◆ EXTRACT PROVIDED ◆
Whale facilitates distributed parallel training. It supports training based on combined parallelism strategies and provides a variety of communication optimization features. This topic describes the detailed procedure for implementing distributed parallelism strategies in Whale. The procedure includes initialization, resource grouping, model division, and mapping from hardware resources to logical resources. This topic also provides a complete example. In addition, this topic describes how to enable the communication optimization features of Whale.

Background information

Whale is a flexible, easy-to-use, efficient, and centralized distributed training framework. It provides simple and easy-to-use API operations for data parallelism, model parallelism, pipeline parallelism, operator splitting, and hybrid parallelism that combines multiple parallelism strategies. Whale is developed based on TensorFlow and fully compatible with TensorFlow API. You only need to add a few lines of code that describe distributed parallelism strategies to an existing TensorFlow model to perform distributed, hybrid parallel training.

Version mapping

Whale supports the following PAI-TensorFlow and Python versions:
  • PAI-TensorFlow versions: PAI-TensorFlow V1.12 and PAI-TensorFlow V1.15
  • Python versions: Python 2.7 and Python 3.6

Use Whale to add distributed strategies

  1. Initialize Whale.
    Call the init() API operation to initialize Whale. For more information, see whale.init. Sample code:
    import whale as wh
    wh.init()
  2. Use a cluster to group resources.
    Whale uses a cluster to abstract and define resources and map hardware resources to logical resources. Whale groups resources by using different strategies. For more information, see whale.cluster.
    cluster = wh.cluster()
  3. Use scopes to divide a model.
    Whale uses scopes to specify the distributed training modes. Whale supports a variety of scope combinations. For more information, see Scope-related operations. Whale supports the following scope types:
    • replica: data parallelism
    • stage: model parallelism
    • pipeline: pipeline parallelism
    • split: operator splitting
    • A combination of the preceding scopes
    The following examples show how to implement distributed training in Whale for reference.
    • Data parallelism
      with wh.replica():
          model_fn()
    • Model parallelism
      Assume that a model has 20 layers. The first 10 layers are divided into one stage, and the last 10 layers are divided into the other stage. Sample code:
      with wh.stage():
          # layers 1~10 of model
          model_fn1()
      with wh.stage():
          # layers 11~20 of model
          model_fn2()
    • Data parallelism, model parallelism, and pipeline parallelism
      To implement data parallelism and pipeline parallelism based on model parallelism, you only need to combine the replica and pipeline scopes. Sample code:
      with wh.replica():
          with wh.pipeline(num_micro_batch=5):
              with wh.stage():
                  # layers 1~10 of model
                  model_fn1()
              with wh.stage():
                  # layers 11~20 of model
                  model_fn2()
    • Data parallelism and operator splitting

      Assume that the first 10 layers of a model use data parallelism and the subsequent layers use operator splitting. Sample code:

      with wh.replica():
          # layers 1~10 of model
          model_fn1()
      with wh.split():
          # layers 11~12 of model
          model_fn2()

◆ WHAT THE TASK REQUIRES ◆
According to the Whale guide above, which PAI-TensorFlow versions does Whale support?

◆ RECORDED DATA ◆
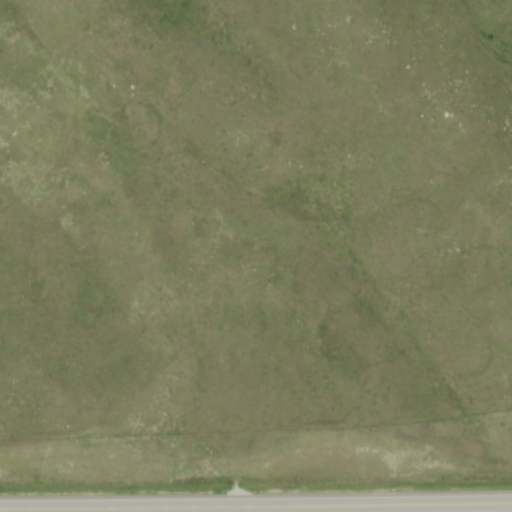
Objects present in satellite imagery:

◆ FULL SOLUTION ◆
PAI-TensorFlow V1.12 and PAI-TensorFlow V1.15